От костра нас отделяет метров шестьдесят, жар его, все еще непомерный, ныне умеряется холодом осени.
– Ладно, можешь не притворяться… Я знаю, что тебя беспокоит. Не волнуйся, герой. Когда мы с этим покончим, за вас возьмется известная тебе команда. Но ты и пятьдесят твоих лучших людей останутся жить с гордо поднятой головой.
– Какие пятьдесят, господин?
– О, их ты выберешь сам.
– Выберу, господин?
– Да, выберешь. Ладно тебе, ты уже делал это тысячу раз. Селекция… Знаешь, зондер, я никогда какой-либо ненависти к евреям не питал. Конечно, что-то с ними сделать следовало. Но я предпочел бы мадагаскарское решение[51]. Или поголовную кастрацию. Как в случае рейнских бастардов[52], нет? Внебрачных детей французских арабов и негритосов. Нет? Никаких убийств. Чик – и все. Однако твоя шайка-лейка – вы и так уже стерилизованы, не так ли? Уже утратили то, что делало вас мужчинами.
– Господин.
– Это было не мое решение.
– Нет, господин.
– Я всего лишь сказал: так точно, так точно! Сказал: да, да, гнусно, но – да! Sie wissen doch[53], нет? Я ничего не решал. Решал Берлин. Берлин.
– Да, господин.
– Ты знаешь эту белобрысую струю мочи, которая всегда ходит в гражданском? Думаю, ты слышал о Томсене, зондер. Он племянник Мартина Бормана – Рейхсляйтера, Секретаря. Вот этот Томсен и есть Берлин, – Долль усмехнулся и добавил: – А потому – убей Берлин. Убей Берлин. Пока Берлин не убил тебя. – Он усмехнулся еще раз. – Убей Берлин.

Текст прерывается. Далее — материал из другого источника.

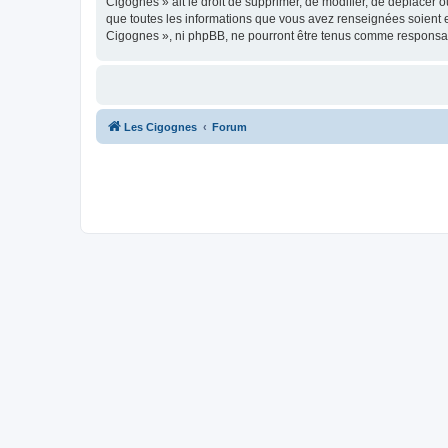
Cigognes » ait le droit de supprimer, de modifier, de déplacer 
que toutes les informations que vous avez renseignées soient e
Cigognes », ni phpBB, ne pourront être tenus comme responsab
Les Cigognes
Forum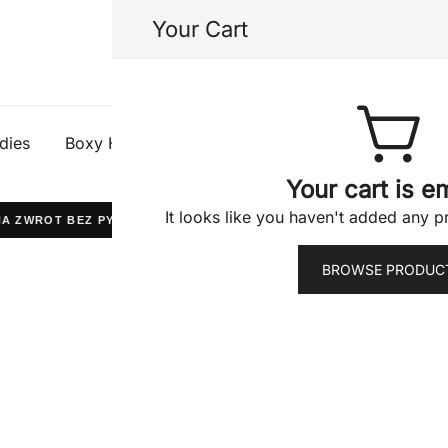
Your Cart
Half Gods
dies
Boxy Hoodies
Tees
Shorts
Jacke
Your cart is e
It looks like you haven't added any pr
ZWROT BEZ PYTAŃ
WYPRODUKOWANO W POLSCE
BROWSE PRODUC
THE ONE B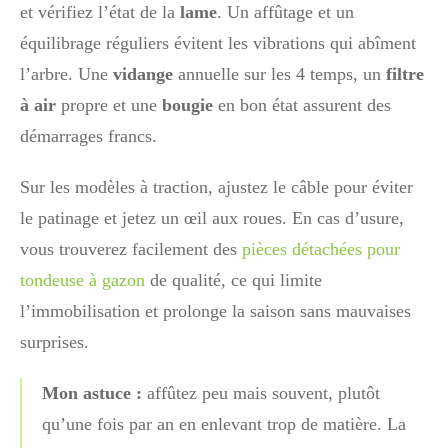
et vérifiez l’état de la
lame
. Un affûtage et un
équilibrage réguliers évitent les vibrations qui abîment
l’arbre. Une
vidange
annuelle sur les 4 temps, un
filtre
à air
propre et une
bougie
en bon état assurent des
démarrages francs.
Sur les modèles à traction, ajustez le câble pour éviter
le patinage et jetez un œil aux roues. En cas d’usure,
vous trouverez facilement des
pièces détachées pour
tondeuse à gazon
de qualité, ce qui limite
l’immobilisation et prolonge la saison sans mauvaises
surprises.
Mon astuce :
affûtez peu mais souvent, plutôt
qu’une fois par an en enlevant trop de matière. La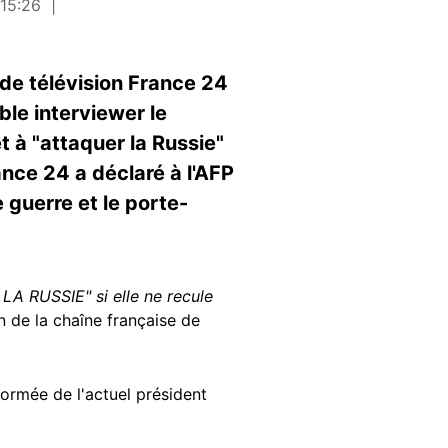
 15:26
de télévision France 24
ble interviewer le
t à "attaquer la Russie"
rance 24 a déclaré à l'AFP
 guerre et le porte-
LA RUSSIE" si elle ne recule
n de la chaîne française de
ormée de l'actuel président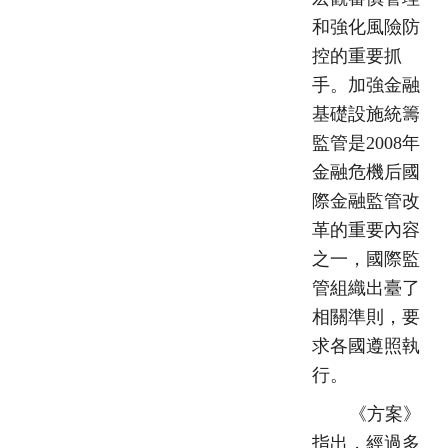
和強化風險防
控的重要抓
手。加強金融
基礎設施統籌
監管是2008年
金融危機后國
際金融監管改
革的重要內容
之一，國際監
管組織出臺了
相關準則，要
求各國遵照執
行。
《方案》
指出，經過多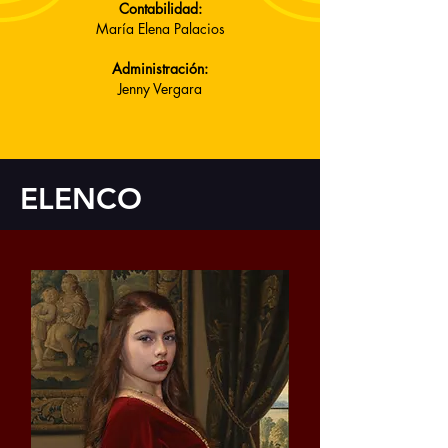
Contabilidad:
María Elena Palacios
Administración:
Jenny Vergara
ELENCO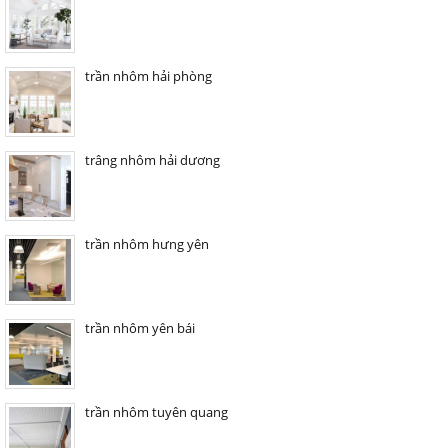
trần nhôm hải phòng
trâng nhôm hải dương
trần nhôm hưng yên
trần nhôm yên bái
trần nhôm tuyên quang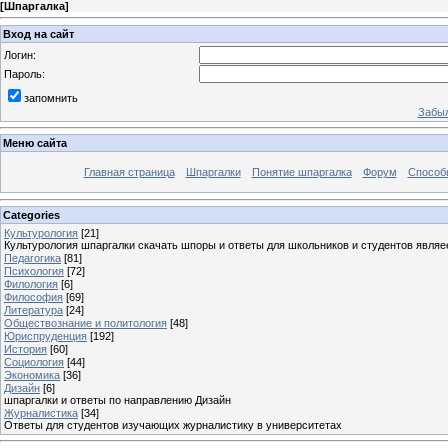
[
Шпаргалка
]
Вход на сайт
Логин:
Пароль:
запомнить
Забыл
Меню сайта
Главная страница
Шпаргалки
Понятие шпаргалка
Форум
Способ
Categories
Культурология
[21]
Культурология шпаргалки скачать шпоры и ответы для школьников и студентов явля
Педагогика
[81]
Психология
[72]
Филология
[6]
Философия
[69]
Литература
[24]
Обществознание и политология
[48]
Юриспруденция
[192]
История
[60]
Социология
[44]
Экономика
[36]
Дизайн
[6]
шпаргалки и ответы по направлению Дизайн
Журналистика
[34]
Ответы для студентов изучающих журналистику в университетах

Уже уходя к своему джипу, Долль обернулся и сказал:
– Живи, зондер. – И усмехнулся снова. – Я – лучший друг соответствующих властей Лицманштадта. Может быть, я смогу устроить воссоединение. Твое и, э-э, «Суламифи». Ей сильно не хватает витамина «П», зондер. Протекции, нет? Она все еще там, знаешь ли. В мансарде над пекарней. Все еще там. Но где ее витамин «П»?
Как-то утром я шел мимо сада Коменданта и увидел фрау Долль, которая вела дочерей в школу. Она посмотрела в мою сторону и произнесла нечто совершенно для меня непривычное. Я отпрянул от ее слов, как от лезущего в глаза дыма. Пять минут спустя, стоя за караульным помещением, я – впервые после Хелмно – заплакал.
– С добрым утром, – сказала она.
Потребность в убийстве подобна приливному валу в устье реки, крутой волне, идущей против течения. Против того, что я есть и кем я был. Какая-то часть меня надеется, что эта волна наконец появится.